From the entries below, extract every line that includes the word "someone".

******************************

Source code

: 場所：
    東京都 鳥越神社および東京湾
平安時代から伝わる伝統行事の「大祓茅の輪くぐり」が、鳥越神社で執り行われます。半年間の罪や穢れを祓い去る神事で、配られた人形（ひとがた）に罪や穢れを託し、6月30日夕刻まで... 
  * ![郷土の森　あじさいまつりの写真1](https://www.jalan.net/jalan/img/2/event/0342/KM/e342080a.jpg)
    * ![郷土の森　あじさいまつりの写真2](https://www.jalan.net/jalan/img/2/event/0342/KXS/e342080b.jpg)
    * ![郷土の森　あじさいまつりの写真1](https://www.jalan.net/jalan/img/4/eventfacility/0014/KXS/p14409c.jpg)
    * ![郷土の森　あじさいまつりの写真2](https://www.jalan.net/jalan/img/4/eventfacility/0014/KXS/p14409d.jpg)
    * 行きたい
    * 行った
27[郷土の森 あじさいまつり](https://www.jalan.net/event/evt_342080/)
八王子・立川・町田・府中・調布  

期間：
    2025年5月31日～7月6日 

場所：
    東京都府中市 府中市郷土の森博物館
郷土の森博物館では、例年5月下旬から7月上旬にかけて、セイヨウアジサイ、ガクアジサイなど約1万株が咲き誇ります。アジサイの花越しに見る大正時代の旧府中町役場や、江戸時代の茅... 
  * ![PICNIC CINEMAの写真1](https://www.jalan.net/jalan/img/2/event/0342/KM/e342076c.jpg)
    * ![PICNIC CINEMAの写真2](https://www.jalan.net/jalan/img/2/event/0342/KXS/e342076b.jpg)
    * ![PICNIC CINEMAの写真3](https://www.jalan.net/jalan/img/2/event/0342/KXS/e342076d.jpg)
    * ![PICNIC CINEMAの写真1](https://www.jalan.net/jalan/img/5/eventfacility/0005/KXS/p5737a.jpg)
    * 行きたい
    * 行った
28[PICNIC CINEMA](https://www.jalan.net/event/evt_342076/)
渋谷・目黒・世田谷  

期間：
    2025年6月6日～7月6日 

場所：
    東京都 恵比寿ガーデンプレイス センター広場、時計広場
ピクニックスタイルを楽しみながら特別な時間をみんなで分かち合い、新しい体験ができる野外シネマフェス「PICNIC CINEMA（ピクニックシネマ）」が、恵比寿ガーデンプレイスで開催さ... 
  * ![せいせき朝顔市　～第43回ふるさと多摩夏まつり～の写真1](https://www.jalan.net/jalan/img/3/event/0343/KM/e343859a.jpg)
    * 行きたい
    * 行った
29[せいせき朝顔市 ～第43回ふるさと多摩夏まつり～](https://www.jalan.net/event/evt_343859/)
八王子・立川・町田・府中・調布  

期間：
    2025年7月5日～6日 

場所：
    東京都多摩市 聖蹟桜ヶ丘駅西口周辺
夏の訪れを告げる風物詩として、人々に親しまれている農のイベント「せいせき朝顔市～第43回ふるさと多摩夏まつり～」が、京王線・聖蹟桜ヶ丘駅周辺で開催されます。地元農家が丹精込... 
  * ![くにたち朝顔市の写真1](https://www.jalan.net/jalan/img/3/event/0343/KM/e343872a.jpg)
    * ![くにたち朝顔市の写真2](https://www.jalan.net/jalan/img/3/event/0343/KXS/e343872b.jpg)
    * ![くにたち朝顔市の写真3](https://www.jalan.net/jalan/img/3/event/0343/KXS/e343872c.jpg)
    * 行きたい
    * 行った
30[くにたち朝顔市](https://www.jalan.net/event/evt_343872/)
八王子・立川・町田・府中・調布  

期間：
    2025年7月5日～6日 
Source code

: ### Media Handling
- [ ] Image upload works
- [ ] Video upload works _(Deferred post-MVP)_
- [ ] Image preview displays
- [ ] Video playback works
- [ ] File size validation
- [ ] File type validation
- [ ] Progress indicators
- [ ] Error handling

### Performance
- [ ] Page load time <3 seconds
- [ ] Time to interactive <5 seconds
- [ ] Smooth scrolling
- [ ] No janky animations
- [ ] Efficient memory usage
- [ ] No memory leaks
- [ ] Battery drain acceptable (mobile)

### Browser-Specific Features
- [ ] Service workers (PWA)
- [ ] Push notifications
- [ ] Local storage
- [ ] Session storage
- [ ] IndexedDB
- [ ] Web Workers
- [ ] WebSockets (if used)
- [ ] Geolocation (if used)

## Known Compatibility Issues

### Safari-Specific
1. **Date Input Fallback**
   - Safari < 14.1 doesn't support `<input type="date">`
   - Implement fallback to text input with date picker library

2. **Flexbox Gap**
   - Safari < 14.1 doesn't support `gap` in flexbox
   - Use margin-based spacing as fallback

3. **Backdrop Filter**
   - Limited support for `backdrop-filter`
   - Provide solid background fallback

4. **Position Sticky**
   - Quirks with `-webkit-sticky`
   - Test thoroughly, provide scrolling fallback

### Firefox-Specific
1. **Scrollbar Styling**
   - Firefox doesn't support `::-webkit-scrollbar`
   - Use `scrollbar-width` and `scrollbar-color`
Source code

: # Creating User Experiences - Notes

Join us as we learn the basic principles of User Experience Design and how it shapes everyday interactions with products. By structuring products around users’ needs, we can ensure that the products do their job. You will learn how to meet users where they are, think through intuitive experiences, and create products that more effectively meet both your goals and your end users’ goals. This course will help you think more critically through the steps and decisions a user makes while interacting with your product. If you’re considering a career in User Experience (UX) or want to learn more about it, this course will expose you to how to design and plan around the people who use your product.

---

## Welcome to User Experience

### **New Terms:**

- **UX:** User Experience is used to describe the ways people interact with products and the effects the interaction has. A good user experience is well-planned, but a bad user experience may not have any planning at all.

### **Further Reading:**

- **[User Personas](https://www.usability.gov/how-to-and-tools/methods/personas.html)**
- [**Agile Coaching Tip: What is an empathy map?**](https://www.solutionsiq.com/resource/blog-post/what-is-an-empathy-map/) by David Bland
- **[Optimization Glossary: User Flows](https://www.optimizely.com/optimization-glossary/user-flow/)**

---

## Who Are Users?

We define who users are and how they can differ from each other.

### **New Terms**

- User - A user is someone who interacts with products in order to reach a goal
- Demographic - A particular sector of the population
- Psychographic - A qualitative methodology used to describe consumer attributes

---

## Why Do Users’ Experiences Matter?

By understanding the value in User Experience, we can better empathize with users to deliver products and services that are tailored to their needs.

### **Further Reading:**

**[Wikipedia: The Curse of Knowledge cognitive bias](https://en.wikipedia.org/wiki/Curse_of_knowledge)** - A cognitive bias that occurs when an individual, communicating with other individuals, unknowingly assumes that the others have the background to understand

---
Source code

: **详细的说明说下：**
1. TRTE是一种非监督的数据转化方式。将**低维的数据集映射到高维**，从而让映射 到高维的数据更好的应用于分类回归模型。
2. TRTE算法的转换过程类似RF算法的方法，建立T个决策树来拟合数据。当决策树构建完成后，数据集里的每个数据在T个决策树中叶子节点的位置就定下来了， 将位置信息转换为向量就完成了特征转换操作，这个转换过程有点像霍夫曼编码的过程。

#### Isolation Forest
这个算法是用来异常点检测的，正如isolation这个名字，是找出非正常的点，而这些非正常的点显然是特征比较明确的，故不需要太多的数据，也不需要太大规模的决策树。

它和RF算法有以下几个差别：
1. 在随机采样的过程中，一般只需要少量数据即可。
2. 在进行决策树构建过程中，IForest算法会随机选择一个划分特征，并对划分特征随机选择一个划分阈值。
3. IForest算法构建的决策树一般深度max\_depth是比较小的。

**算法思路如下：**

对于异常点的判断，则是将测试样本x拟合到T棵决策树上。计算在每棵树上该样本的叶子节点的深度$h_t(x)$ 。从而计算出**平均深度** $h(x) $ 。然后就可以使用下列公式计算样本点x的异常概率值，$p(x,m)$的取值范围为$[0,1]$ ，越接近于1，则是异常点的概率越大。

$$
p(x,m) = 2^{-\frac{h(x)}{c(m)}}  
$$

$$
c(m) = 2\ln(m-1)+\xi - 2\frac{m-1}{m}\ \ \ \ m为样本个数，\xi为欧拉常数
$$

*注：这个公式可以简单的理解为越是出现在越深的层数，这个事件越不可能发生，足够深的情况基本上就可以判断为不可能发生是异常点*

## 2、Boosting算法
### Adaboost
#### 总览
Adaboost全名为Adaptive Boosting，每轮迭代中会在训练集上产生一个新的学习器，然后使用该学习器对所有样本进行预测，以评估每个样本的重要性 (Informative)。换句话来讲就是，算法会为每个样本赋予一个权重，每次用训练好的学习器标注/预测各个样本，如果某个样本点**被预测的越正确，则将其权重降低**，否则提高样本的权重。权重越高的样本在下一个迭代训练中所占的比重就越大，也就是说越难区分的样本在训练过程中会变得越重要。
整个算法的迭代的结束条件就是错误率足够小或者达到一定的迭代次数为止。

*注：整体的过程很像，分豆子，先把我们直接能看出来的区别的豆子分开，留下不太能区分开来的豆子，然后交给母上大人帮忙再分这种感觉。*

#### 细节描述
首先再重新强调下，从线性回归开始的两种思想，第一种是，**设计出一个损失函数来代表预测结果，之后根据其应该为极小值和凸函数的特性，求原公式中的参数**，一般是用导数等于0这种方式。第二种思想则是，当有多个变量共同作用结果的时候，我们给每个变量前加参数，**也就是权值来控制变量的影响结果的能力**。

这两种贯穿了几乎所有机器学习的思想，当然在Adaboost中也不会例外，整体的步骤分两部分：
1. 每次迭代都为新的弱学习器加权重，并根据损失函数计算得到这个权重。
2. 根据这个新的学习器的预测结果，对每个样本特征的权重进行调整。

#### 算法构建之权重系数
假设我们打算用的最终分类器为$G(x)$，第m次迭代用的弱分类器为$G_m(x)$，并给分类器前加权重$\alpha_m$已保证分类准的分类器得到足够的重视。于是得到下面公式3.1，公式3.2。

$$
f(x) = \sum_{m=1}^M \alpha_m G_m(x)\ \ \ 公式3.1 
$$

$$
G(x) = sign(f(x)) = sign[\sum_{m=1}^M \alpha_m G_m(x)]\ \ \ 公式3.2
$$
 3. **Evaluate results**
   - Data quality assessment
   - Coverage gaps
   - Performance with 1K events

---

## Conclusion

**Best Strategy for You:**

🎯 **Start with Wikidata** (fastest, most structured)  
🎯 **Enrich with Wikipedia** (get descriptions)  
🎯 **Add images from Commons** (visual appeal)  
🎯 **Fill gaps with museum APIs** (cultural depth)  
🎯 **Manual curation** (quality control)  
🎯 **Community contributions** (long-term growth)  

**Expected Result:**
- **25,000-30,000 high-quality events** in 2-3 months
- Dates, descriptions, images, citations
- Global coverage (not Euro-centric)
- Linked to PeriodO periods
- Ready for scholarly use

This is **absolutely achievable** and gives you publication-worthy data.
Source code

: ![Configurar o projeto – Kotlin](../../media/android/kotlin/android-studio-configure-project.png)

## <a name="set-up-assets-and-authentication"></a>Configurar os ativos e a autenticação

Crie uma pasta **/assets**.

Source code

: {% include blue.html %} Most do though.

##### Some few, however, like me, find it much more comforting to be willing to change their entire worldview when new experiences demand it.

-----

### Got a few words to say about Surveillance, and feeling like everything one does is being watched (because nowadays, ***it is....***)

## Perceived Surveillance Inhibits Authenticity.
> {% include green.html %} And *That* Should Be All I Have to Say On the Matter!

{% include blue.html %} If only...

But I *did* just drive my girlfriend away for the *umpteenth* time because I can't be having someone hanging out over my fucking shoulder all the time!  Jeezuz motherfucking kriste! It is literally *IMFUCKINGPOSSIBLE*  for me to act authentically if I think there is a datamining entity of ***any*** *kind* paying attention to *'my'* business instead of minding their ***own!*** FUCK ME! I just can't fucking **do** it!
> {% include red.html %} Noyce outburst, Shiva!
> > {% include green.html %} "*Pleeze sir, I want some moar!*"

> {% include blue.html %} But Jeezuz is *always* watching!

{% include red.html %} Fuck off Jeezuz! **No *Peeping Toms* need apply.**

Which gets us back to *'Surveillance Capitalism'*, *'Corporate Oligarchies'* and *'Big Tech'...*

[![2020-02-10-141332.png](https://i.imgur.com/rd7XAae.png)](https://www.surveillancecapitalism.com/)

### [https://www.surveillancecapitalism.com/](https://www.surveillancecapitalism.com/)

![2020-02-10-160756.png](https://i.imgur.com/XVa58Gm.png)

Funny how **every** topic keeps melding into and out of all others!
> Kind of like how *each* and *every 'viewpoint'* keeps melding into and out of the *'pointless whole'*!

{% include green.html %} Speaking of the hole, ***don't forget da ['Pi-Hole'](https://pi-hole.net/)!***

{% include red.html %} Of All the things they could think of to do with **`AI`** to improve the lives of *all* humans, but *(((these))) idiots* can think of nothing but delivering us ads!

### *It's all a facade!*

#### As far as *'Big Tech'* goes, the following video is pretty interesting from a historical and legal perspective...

******************************

Solution to this exercise
- User - A user is someone who interacts with products in order to reach a goal
But I *did* just drive my girlfriend away for the *umpteenth* time because I can't be having someone hanging out over my fucking shoulder all the time!  Jeezuz motherfucking kriste! It is literally *IMFUCKINGPOSSIBLE*  for me to act authentically if I think there is a datamining entity of ***any*** *kind* paying attention to *'my'* business instead of minding their ***own!*** FUCK ME! I just can't fucking **do** it!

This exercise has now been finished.